Expectation, variance, and covariance: measuring uncertainty
This document is optional, but strongly recommended.
Once uncertainty is represented through random variables, the next step is to quantify it.
Expectation, variance, and covariance are the core mathematical tools we use to describe:
- typical behavior,
- variability,
- and dependence.
They appear everywhere in forecasting, whether explicitly or implicitly.
1 Expectation: the long-run average
The expectation (or expected value) of a random variable describes its typical value in the long run.
For a discrete random variable X with probability mass function p(x),
\mathbb{E}[X] = \sum_x x \, p(x).
For a continuous random variable with density f(x),
\mathbb{E}[X] = \int_{-\infty}^{\infty} x \, f(x)\, dx.
Expectation is not what you expect to observe next.
It is what you would obtain on average, across many repetitions.
In forecasting, expectation often corresponds to:
- the point forecast,
- the mean of a forecast distribution,
- the baseline around which uncertainty is measured.
2 Linearity of expectation (this matters a lot)
One of the most important properties of expectation is linearity:
\mathbb{E}[aX + b] = a\,\mathbb{E}[X] + b,
for constants a and b.
Even more importantly,
\mathbb{E}[X + Y] = \mathbb{E}[X] + \mathbb{E}[Y],
regardless of whether X and Y are independent.
Linearity of expectation holds without independence.
This fact underlies many results in time series and forecasting.
3 Variance: how uncertain is a random variable?
Expectation alone is not enough.
Two random variables may have the same mean but very different levels of uncertainty.
The variance of X measures how much values fluctuate around their expectation:
\operatorname{Var}(X) = \mathbb{E}\big[(X - \mu)^2\big], \qquad \mu = \mathbb{E}[X].
An equivalent and often more convenient expression is:
\operatorname{Var}(X) = \mathbb{E}[X^2] - \mu^2.

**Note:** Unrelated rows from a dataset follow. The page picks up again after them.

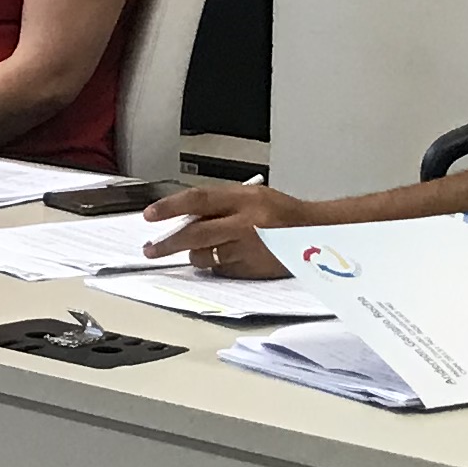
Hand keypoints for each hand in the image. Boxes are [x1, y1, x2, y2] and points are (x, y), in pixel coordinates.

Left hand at [132, 178, 310, 283]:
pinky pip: (221, 270)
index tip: (150, 215)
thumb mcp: (253, 196)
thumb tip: (184, 216)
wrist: (317, 234)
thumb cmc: (282, 213)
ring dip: (194, 255)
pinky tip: (223, 257)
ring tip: (195, 250)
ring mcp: (250, 249)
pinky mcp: (253, 270)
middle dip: (168, 244)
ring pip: (205, 256)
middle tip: (151, 248)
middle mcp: (246, 223)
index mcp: (245, 199)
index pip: (199, 200)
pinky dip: (216, 265)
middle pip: (195, 234)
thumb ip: (221, 204)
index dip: (170, 207)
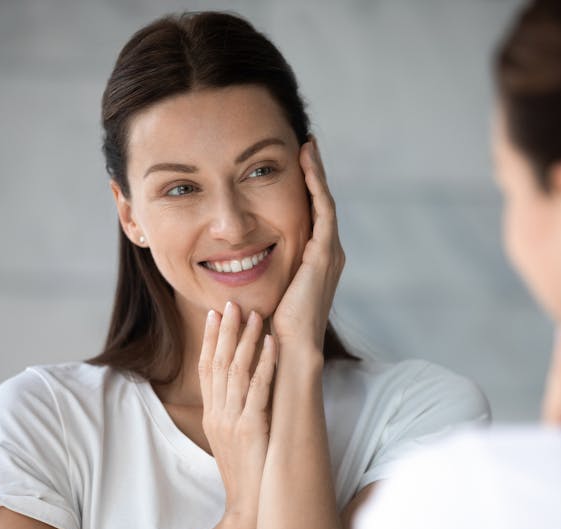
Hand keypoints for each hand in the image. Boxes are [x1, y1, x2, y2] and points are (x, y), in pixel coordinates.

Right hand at [198, 301, 276, 521]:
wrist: (248, 503)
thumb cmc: (245, 470)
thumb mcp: (231, 437)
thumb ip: (232, 410)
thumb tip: (242, 386)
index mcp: (212, 414)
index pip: (206, 368)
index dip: (210, 340)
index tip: (214, 314)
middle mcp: (218, 413)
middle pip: (217, 363)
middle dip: (225, 331)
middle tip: (232, 303)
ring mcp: (232, 419)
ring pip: (236, 370)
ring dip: (245, 340)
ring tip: (254, 314)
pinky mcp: (251, 427)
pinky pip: (258, 388)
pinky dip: (265, 363)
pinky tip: (272, 343)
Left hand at [272, 137, 344, 354]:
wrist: (286, 350)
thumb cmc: (269, 328)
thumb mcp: (264, 291)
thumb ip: (258, 273)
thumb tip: (231, 263)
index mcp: (315, 262)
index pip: (311, 217)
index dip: (304, 191)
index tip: (294, 166)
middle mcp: (328, 254)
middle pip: (321, 205)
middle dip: (314, 175)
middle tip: (305, 147)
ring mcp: (329, 253)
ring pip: (324, 202)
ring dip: (316, 173)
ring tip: (307, 148)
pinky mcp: (325, 254)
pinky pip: (322, 209)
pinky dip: (316, 184)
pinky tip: (306, 164)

Variance is measured in squared units.
The standard deviation \sigma = \sqrt{\operatorname{Var}(X)} restores the original scale.
In forecasting, variance captures:
- forecast uncertainty,
- volatility,
- the typical size of forecast errors.
4 How variance reacts to transformations
Variance behaves very differently from expectation under transformations.
For constants a and b,
\operatorname{Var}(aX + b) = a^2 \operatorname{Var}(X).
Adding a constant does nothing to variance.
Scaling a variable scales variance quadratically.
Variance is sensitive to scale.
This is why transformations (e.g., logarithms) can dramatically change model behavior.
5 Covariance: measuring dependence
Variance describes uncertainty of a single random variable.
Covariance describes how two random variables vary together.
For random variables X and Y,
\operatorname{Cov}(X, Y) = \mathbb{E}\big[(X - \mu_X)(Y - \mu_Y)\big] = \mathbb{E}[XY] - \mu_X \mu_Y.
- Positive covariance: large values of X tend to occur with large values of Y
- Negative covariance: large values of X tend to occur with small values of Y
If X and Y are independent, then
\operatorname{Cov}(X,Y) = 0.
The converse is not generally true.
6 Covariance in time series
In time series analysis, covariance appears in a very specific form.
Given a sequence \{Y_t\}, we define the lag-h covariance as:
\operatorname{Cov}(Y_t, Y_{t-h}).
This quantity measures how observations relate to their own past.
Autocovariance is the foundation of:
- autocorrelation,
- stationarity,
- AR and MA models.
If you understand covariance, you are already halfway to understanding time series models.
7 Correlation (preview, not the full story)
Covariance depends on scale, which makes comparisons difficult.
The correlation coefficient rescales covariance:
\rho(X,Y) = \frac{\operatorname{Cov}(X,Y)} {\sqrt{\operatorname{Var}(X)\operatorname{Var}(Y)}}.
Correlation lies between -1 and 1, but:
Correlation measures linear association, not general dependence.
This distinction becomes critical in time series.
Correlation deserves its own refresher — and it will get one.
8 Where this shows up in the course
Expectation, variance, and covariance appear throughout the course:
- point forecasts and forecast distributions,
- forecast error evaluation,
- residual diagnostics,
- autocorrelation functions,
- stationarity assumptions.
They are not optional background — they are the mathematical backbone of forecasting.
9 What you do not need yet
At this stage, you do not need:
- higher-order moments,
- distribution-specific formulas,
- closed-form derivations.
Those concepts matter, but only once the core quantities are fully internalized.
10 Takeaway
Expectation describes the center.
Variance describes uncertainty.
Covariance describes dependence.
Together, they define how time series behave.